Task objective:
From the entries that follow, copy exactly the lines beginning at the line holding "Unemployment, 16/04/10: 6.465 -> 6.466" and continuing through the line holding "Unemployment, 30/07/10: 6.497 -> 6.496".
[Information shown — start]
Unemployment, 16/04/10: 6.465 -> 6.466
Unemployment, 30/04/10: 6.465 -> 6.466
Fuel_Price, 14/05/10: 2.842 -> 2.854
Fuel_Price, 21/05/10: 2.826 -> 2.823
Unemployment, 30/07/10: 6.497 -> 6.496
[Information shown — finish]
[Information shown — start]
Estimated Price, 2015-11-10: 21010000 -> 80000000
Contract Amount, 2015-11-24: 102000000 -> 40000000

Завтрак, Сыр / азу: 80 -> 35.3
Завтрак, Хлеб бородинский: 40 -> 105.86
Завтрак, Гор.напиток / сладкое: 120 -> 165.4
[Information shown — finish]
[Information shown — start]
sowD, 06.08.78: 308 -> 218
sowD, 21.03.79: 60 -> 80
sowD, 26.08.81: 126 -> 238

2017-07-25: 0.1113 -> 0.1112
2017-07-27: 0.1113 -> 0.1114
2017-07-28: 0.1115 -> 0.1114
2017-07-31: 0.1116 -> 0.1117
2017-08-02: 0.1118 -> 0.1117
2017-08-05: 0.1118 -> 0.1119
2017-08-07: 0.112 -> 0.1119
[Information shown — finish]
Response area:
Unemployment, 16/04/10: 6.465 -> 6.466
Unemployment, 30/04/10: 6.465 -> 6.466
Fuel_Price, 14/05/10: 2.842 -> 2.854
Fuel_Price, 21/05/10: 2.826 -> 2.823
Unemployment, 30/07/10: 6.497 -> 6.496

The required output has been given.